The common confusion around the issue of the coin flip regarding SOMA is two-fold. First, people assume that there is some form of randomness involved when Simon gets scanned. They think that when a copy is made, one of the Simons is the original and one is new, with no way to determine which is which. Those people, however, fail to grasp the meaning of the word "copy". When a Simon is scanned, that is all that happens - he is scanned. There is no process that rips his consciousness from his body, jumbles it up in a randomizer, then assigns it arbitrarily to either the old Simon body or the new Simon body. It is merely copied, and the copy is placed in a new vessel.

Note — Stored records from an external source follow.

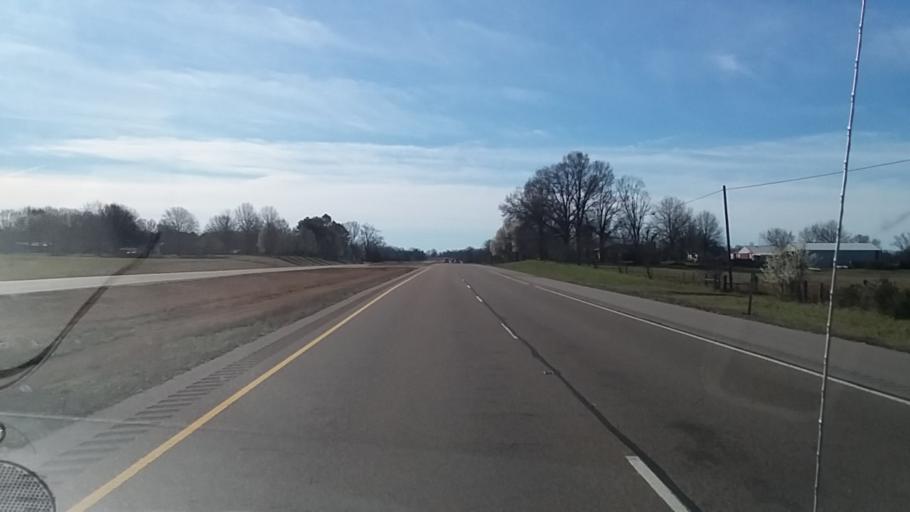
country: US
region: Tennessee
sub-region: Crockett County
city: Alamo
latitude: 35.8498
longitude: -89.1954
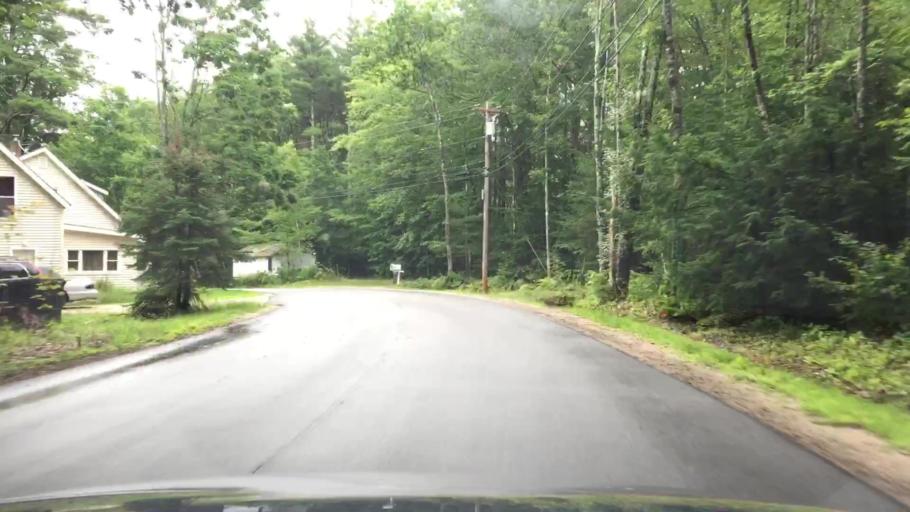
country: US
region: New Hampshire
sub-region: Carroll County
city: Center Harbor
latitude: 43.7263
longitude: -71.4823
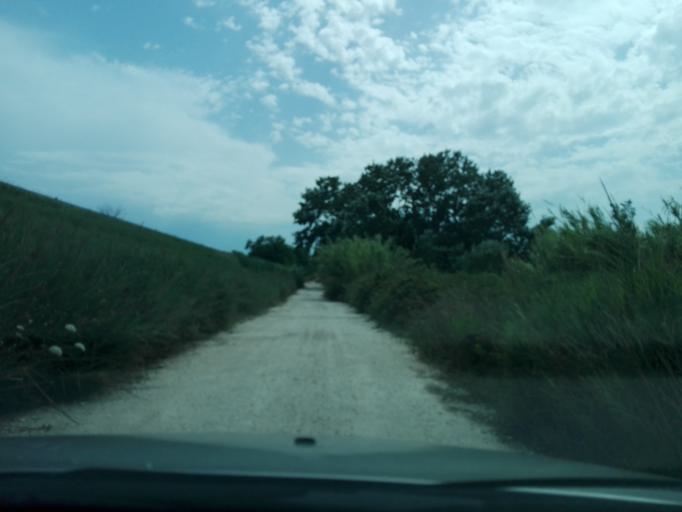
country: IT
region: Abruzzo
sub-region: Provincia di Pescara
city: Cappelle sul Tavo
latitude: 42.4895
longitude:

It is exactly like if you put a document on a photocopier and hit print - the original stays in the scanning receptacle while a copy is produced and spat out the other side.
The second claim is that the coin flip is real because to the Simons it "feels" real. This claim is often accompanied with a hypothetical scenario in which a man in a room is copied and the copy is placed in a different but identical room, and while there is an original and a copy it is impossible to tell which is which. This is an accurate representation of a perceived coin toss scenario, but it is not what happens in the game. The original is in one distinct place, and the copy appears in another distinct place, and it is immediately obvious which is which, including to the Simons themselves. The only reason that Simon-3 at Omicron considered himself the "real" Simon is because of his ineptitude in grasping the concept. Catherine tried to explain it to him several times, but he just couldn't get it.